WORK TASK =>
Write out the text of every record below precisely as it appears, omitting the pictures.

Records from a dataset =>
• • • • •
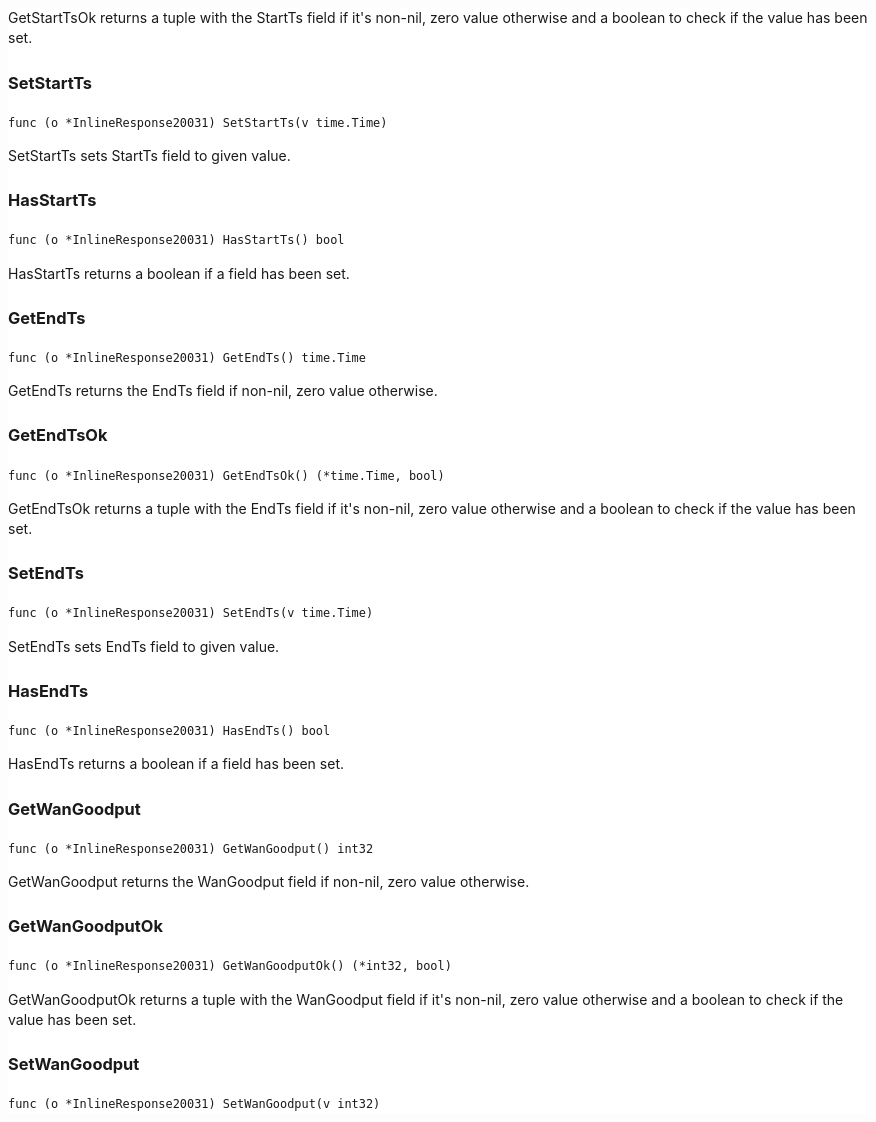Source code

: GetStartTsOk returns a tuple with the StartTs field if it's non-nil, zero value otherwise
and a boolean to check if the value has been set.

### SetStartTs

`func (o *InlineResponse20031) SetStartTs(v time.Time)`

SetStartTs sets StartTs field to given value.

### HasStartTs

`func (o *InlineResponse20031) HasStartTs() bool`

HasStartTs returns a boolean if a field has been set.

### GetEndTs

`func (o *InlineResponse20031) GetEndTs() time.Time`

GetEndTs returns the EndTs field if non-nil, zero value otherwise.

### GetEndTsOk

`func (o *InlineResponse20031) GetEndTsOk() (*time.Time, bool)`

GetEndTsOk returns a tuple with the EndTs field if it's non-nil, zero value otherwise
and a boolean to check if the value has been set.

### SetEndTs

`func (o *InlineResponse20031) SetEndTs(v time.Time)`

SetEndTs sets EndTs field to given value.

### HasEndTs

`func (o *InlineResponse20031) HasEndTs() bool`

HasEndTs returns a boolean if a field has been set.

### GetWanGoodput

`func (o *InlineResponse20031) GetWanGoodput() int32`

GetWanGoodput returns the WanGoodput field if non-nil, zero value otherwise.

### GetWanGoodputOk

`func (o *InlineResponse20031) GetWanGoodputOk() (*int32, bool)`

GetWanGoodputOk returns a tuple with the WanGoodput field if it's non-nil, zero value otherwise
and a boolean to check if the value has been set.

### SetWanGoodput

`func (o *InlineResponse20031) SetWanGoodput(v int32)`
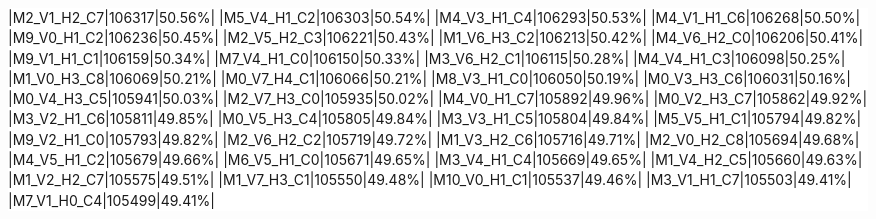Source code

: |M2_V1_H2_C7|106317|50.56%|
|M5_V4_H1_C2|106303|50.54%|
|M4_V3_H1_C4|106293|50.53%|
|M4_V1_H1_C6|106268|50.50%|
|M9_V0_H1_C2|106236|50.45%|
|M2_V5_H2_C3|106221|50.43%|
|M1_V6_H3_C2|106213|50.42%|
|M4_V6_H2_C0|106206|50.41%|
|M9_V1_H1_C1|106159|50.34%|
|M7_V4_H1_C0|106150|50.33%|
|M3_V6_H2_C1|106115|50.28%|
|M4_V4_H1_C3|106098|50.25%|
|M1_V0_H3_C8|106069|50.21%|
|M0_V7_H4_C1|106066|50.21%|
|M8_V3_H1_C0|106050|50.19%|
|M0_V3_H3_C6|106031|50.16%|
|M0_V4_H3_C5|105941|50.03%|
|M2_V7_H3_C0|105935|50.02%|
|M4_V0_H1_C7|105892|49.96%|
|M0_V2_H3_C7|105862|49.92%|
|M3_V2_H1_C6|105811|49.85%|
|M0_V5_H3_C4|105805|49.84%|
|M3_V3_H1_C5|105804|49.84%|
|M5_V5_H1_C1|105794|49.82%|
|M9_V2_H1_C0|105793|49.82%|
|M2_V6_H2_C2|105719|49.72%|
|M1_V3_H2_C6|105716|49.71%|
|M2_V0_H2_C8|105694|49.68%|
|M4_V5_H1_C2|105679|49.66%|
|M6_V5_H1_C0|105671|49.65%|
|M3_V4_H1_C4|105669|49.65%|
|M1_V4_H2_C5|105660|49.63%|
|M1_V2_H2_C7|105575|49.51%|
|M1_V7_H3_C1|105550|49.48%|
|M10_V0_H1_C1|105537|49.46%|
|M3_V1_H1_C7|105503|49.41%|
|M7_V1_H0_C4|105499|49.41%|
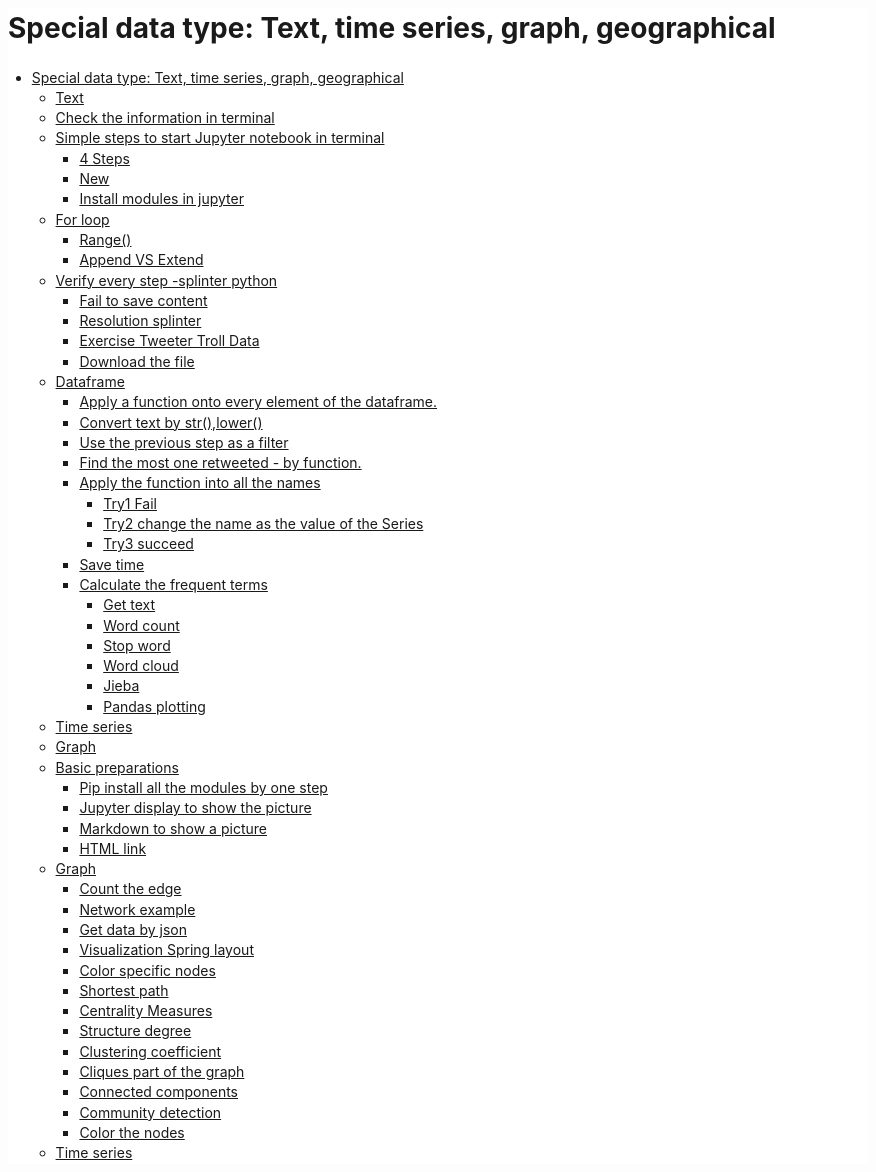 # Special data type: Text, time series, graph, geographical

<div id="toc">



- [Special data type: Text, time series, graph, geographical](#special-data-type-text-time-series-graph-geographical)
    - [Text](#text)
    - [Check the information in terminal](#check-the-information-in-terminal)
    - [Simple steps to start Jupyter notebook in terminal](#simple-steps-to-start-jupyter-notebook-in-terminal)
        - [4 Steps](#4-steps)
        - [New](#new)
        - [Install modules in jupyter](#install-modules-in-jupyter)
    - [For loop](#for-loop)
        - [Range\(\)](#range\\)
        - [Append VS Extend](#append-vs-extend)
    - [Verify every step -splinter python](#verify-every-step--splinter-python)
        - [Fail to save content](#fail-to-save-content)
        - [Resolution splinter](#resolution-splinter)
        - [Exercise Tweeter Troll Data](#exercise-tweeter-troll-data)
        - [Download the file](#download-the-file)
    - [Dataframe](#dataframe)
        - [Apply a function onto every element of the dataframe.](#apply-a-function-onto-every-element-of-the-dataframe)
        - [Convert text by str(),lower()](#convert-text-by-strlower)
        - [Use the previous step as a filter](#use-the-previous-step-as-a-filter)
        - [Find the most one retweeted - by function.](#find-the-most-one-retweeted---by-function)
        - [Apply the function into all the names](#apply-the-function-into-all-the-names)
            - [Try1 Fail](#try1-fail)
            - [Try2 change the name as the value of the Series](#try2-change-the-name-as-the-value-of-the-series)
            - [Try3 succeed](#try3-succeed)
        - [Save time](#save-time)
        - [Calculate the frequent terms](#calculate-the-frequent-terms)
            - [Get text](#get-text)
            - [Word count](#word-count)
            - [Stop word](#stop-word)
            - [Word cloud](#word-cloud)
            - [Jieba](#jieba)
            - [Pandas plotting](#pandas-plotting)
    - [Time series](#time-series)
    - [Graph](#graph)
    - [Basic preparations](#basic-preparations)
        - [Pip install all the modules by one step](#pip-install-all-the-modules-by-one-step)
        - [Jupyter display to show the picture](#jupyter-display-to-show-the-picture)
        - [Markdown to show a picture](#markdown-to-show-a-picture)
        - [HTML link](#html-link)
    - [Graph](#graph-1)
        - [Count the edge](#count-the-edge)
        - [Network example](#network-example)
        - [Get data by json](#get-data-by-json)
        - [Visualization Spring layout](#visualization-spring-layout)
        - [Color specific nodes](#color-specific-nodes)
        - [Shortest path](#shortest-path)
        - [Centrality Measures](#centrality-measures)
        - [Structure degree](#structure-degree)
        - [Clustering coefficient](#clustering-coefficient)
        - [Cliques part of the graph](#cliques-part-of-the-graph)
        - [Connected components](#connected-components)
        - [Community detection](#community-detection)
        - [Color the nodes](#color-the-nodes)
    - [Time series](#time-series-1)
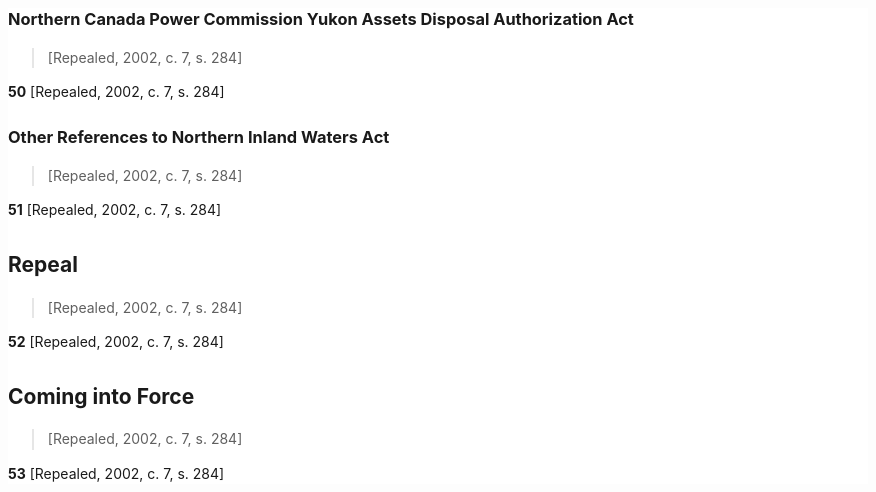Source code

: ### Northern Canada Power Commission Yukon Assets Disposal Authorization Act
> [Repealed, 2002, c. 7, s. 284]



**50** [Repealed, 2002, c. 7, s. 284]




### Other References to Northern Inland Waters Act
> [Repealed, 2002, c. 7, s. 284]



**51** [Repealed, 2002, c. 7, s. 284]




## Repeal
> [Repealed, 2002, c. 7, s. 284]



**52** [Repealed, 2002, c. 7, s. 284]




## Coming into Force
> [Repealed, 2002, c. 7, s. 284]



**53** [Repealed, 2002, c. 7, s. 284]


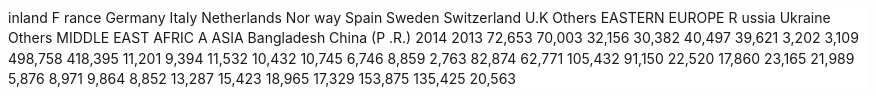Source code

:inland
F
rance
Germany
Italy
Netherlands
Nor
way
Spain
Sweden
Switzerland
U.K
Others
EASTERN EUROPE
R
ussia
Ukraine
Others
MIDDLE EAST
AFRIC
A
ASIA
Bangladesh
China (P
.R.)
2014
2013
72,653
70,003
32,156
30,382
40,497
39,621
3,202
3,109
498,758
418,395
11,201
9,394
11,532
10,432
10,745
6,746
8,859
2,763
82,874
62,771
105,432
91,150
22,520
17,860
23,165
21,989
5,876
8,971
9,864
8,852
13,287
15,423
18,965
17,329
153,875
135,425
20,563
• • • • •
RESPONSE AREA =>
Source code

: GetStartTsOk returns a tuple with the StartTs field if it's non-nil, zero value otherwise
and a boolean to check if the value has been set.

### SetStartTs

`func (o *InlineResponse20031) SetStartTs(v time.Time)`

SetStartTs sets StartTs field to given value.

### HasStartTs

`func (o *InlineResponse20031) HasStartTs() bool`

HasStartTs returns a boolean if a field has been set.

### GetEndTs

`func (o *InlineResponse20031) GetEndTs() time.Time`

GetEndTs returns the EndTs field if non-nil, zero value otherwise.

### GetEndTsOk

`func (o *InlineResponse20031) GetEndTsOk() (*time.Time, bool)`

GetEndTsOk returns a tuple with the EndTs field if it's non-nil, zero value otherwise
and a boolean to check if the value has been set.

### SetEndTs

`func (o *InlineResponse20031) SetEndTs(v time.Time)`

SetEndTs sets EndTs field to given value.

### HasEndTs

`func (o *InlineResponse20031) HasEndTs() bool`

HasEndTs returns a boolean if a field has been set.

### GetWanGoodput

`func (o *InlineResponse20031) GetWanGoodput() int32`

GetWanGoodput returns the WanGoodput field if non-nil, zero value otherwise.

### GetWanGoodputOk

`func (o *InlineResponse20031) GetWanGoodputOk() (*int32, bool)`

GetWanGoodputOk returns a tuple with the WanGoodput field if it's non-nil, zero value otherwise
and a boolean to check if the value has been set.

### SetWanGoodput

`func (o *InlineResponse20031) SetWanGoodput(v int32)`
Source code

: |M2_V1_H2_C7|106317|50.56%|
|M5_V4_H1_C2|106303|50.54%|
|M4_V3_H1_C4|106293|50.53%|
|M4_V1_H1_C6|106268|50.50%|
|M9_V0_H1_C2|106236|50.45%|
|M2_V5_H2_C3|106221|50.43%|
|M1_V6_H3_C2|106213|50.42%|
|M4_V6_H2_C0|106206|50.41%|
|M9_V1_H1_C1|106159|50.34%|
|M7_V4_H1_C0|106150|50.33%|
|M3_V6_H2_C1|106115|50.28%|
|M4_V4_H1_C3|106098|50.25%|
|M1_V0_H3_C8|106069|50.21%|
|M0_V7_H4_C1|106066|50.21%|
|M8_V3_H1_C0|106050|50.19%|
|M0_V3_H3_C6|106031|50.16%|
|M0_V4_H3_C5|105941|50.03%|
|M2_V7_H3_C0|105935|50.02%|
|M4_V0_H1_C7|105892|49.96%|
|M0_V2_H3_C7|105862|49.92%|
|M3_V2_H1_C6|105811|49.85%|
|M0_V5_H3_C4|105805|49.84%|
|M3_V3_H1_C5|105804|49.84%|
|M5_V5_H1_C1|105794|49.82%|
|M9_V2_H1_C0|105793|49.82%|
|M2_V6_H2_C2|105719|49.72%|
|M1_V3_H2_C6|105716|49.71%|
|M2_V0_H2_C8|105694|49.68%|
|M4_V5_H1_C2|105679|49.66%|
|M6_V5_H1_C0|105671|49.65%|
|M3_V4_H1_C4|105669|49.65%|
|M1_V4_H2_C5|105660|49.63%|
|M1_V2_H2_C7|105575|49.51%|
|M1_V7_H3_C1|105550|49.48%|
|M10_V0_H1_C1|105537|49.46%|
|M3_V1_H1_C7|105503|49.41%|
|M7_V1_H0_C4|105499|49.41%|
 # Special data type: Text, time series, graph, geographical

<div id="toc">



- [Special data type: Text, time series, graph, geographical](#special-data-type-text-time-series-graph-geographical)
    - [Text](#text)
    - [Check the information in terminal](#check-the-information-in-terminal)
    - [Simple steps to start Jupyter notebook in terminal](#simple-steps-to-start-jupyter-notebook-in-terminal)
        - [4 Steps](#4-steps)
        - [New](#new)
        - [Install modules in jupyter](#install-modules-in-jupyter)
    - [For loop](#for-loop)
        - [Range\(\)](#range\\)
        - [Append VS Extend](#append-vs-extend)
    - [Verify every step -splinter python](#verify-every-step--splinter-python)
        - [Fail to save content](#fail-to-save-content)
        - [Resolution splinter](#resolution-splinter)
        - [Exercise Tweeter Troll Data](#exercise-tweeter-troll-data)
        - [Download the file](#download-the-file)
    - [Dataframe](#dataframe)
        - [Apply a function onto every element of the dataframe.](#apply-a-function-onto-every-element-of-the-dataframe)
        - [Convert text by str(),lower()](#convert-text-by-strlower)
        - [Use the previous step as a filter](#use-the-previous-step-as-a-filter)
        - [Find the most one retweeted - by function.](#find-the-most-one-retweeted---by-function)
        - [Apply the function into all the names](#apply-the-function-into-all-the-names)
            - [Try1 Fail](#try1-fail)
            - [Try2 change the name as the value of the Series](#try2-change-the-name-as-the-value-of-the-series)
            - [Try3 succeed](#try3-succeed)
        - [Save time](#save-time)
        - [Calculate the frequent terms](#calculate-the-frequent-terms)
            - [Get text](#get-text)
            - [Word count](#word-count)
            - [Stop word](#stop-word)
            - [Word cloud](#word-cloud)
            - [Jieba](#jieba)
            - [Pandas plotting](#pandas-plotting)
    - [Time series](#time-series)
    - [Graph](#graph)
    - [Basic preparations](#basic-preparations)
        - [Pip install all the modules by one step](#pip-install-all-the-modules-by-one-step)
        - [Jupyter display to show the picture](#jupyter-display-to-show-the-picture)
        - [Markdown to show a picture](#markdown-to-show-a-picture)
        - [HTML link](#html-link)
    - [Graph](#graph-1)
        - [Count the edge](#count-the-edge)
        - [Network example](#network-example)
        - [Get data by json](#get-data-by-json)
        - [Visualization Spring layout](#visualization-spring-layout)
        - [Color specific nodes](#color-specific-nodes)
        - [Shortest path](#shortest-path)
        - [Centrality Measures](#centrality-measures)
        - [Structure degree](#structure-degree)
        - [Clustering coefficient](#clustering-coefficient)
        - [Cliques part of the graph](#cliques-part-of-the-graph)
        - [Connected components](#connected-components)
        - [Community detection](#community-detection)
        - [Color the nodes](#color-the-nodes)
    - [Time series](#time-series-1)
Source code

: ### Northern Canada Power Commission Yukon Assets Disposal Authorization Act
> [Repealed, 2002, c. 7, s. 284]



**50** [Repealed, 2002, c. 7, s. 284]




### Other References to Northern Inland Waters Act
> [Repealed, 2002, c. 7, s. 284]



**51** [Repealed, 2002, c. 7, s. 284]




## Repeal
> [Repealed, 2002, c. 7, s. 284]



**52** [Repealed, 2002, c. 7, s. 284]




## Coming into Force
> [Repealed, 2002, c. 7, s. 284]



**53** [Repealed, 2002, c. 7, s. 284]


Source code

:inland
F
rance
Germany
Italy
Netherlands
Nor
way
Spain
Sweden
Switzerland
U.K
Others
EASTERN EUROPE
R
ussia
Ukraine
Others
MIDDLE EAST
AFRIC
A
ASIA
Bangladesh
China (P
.R.)
2014
2013
72,653
70,003
32,156
30,382
40,497
39,621
3,202
3,109
498,758
418,395
11,201
9,394
11,532
10,432
10,745
6,746
8,859
2,763
82,874
62,771
105,432
91,150
22,520
17,860
23,165
21,989
5,876
8,971
9,864
8,852
13,287
15,423
18,965
17,329
153,875
135,425
20,563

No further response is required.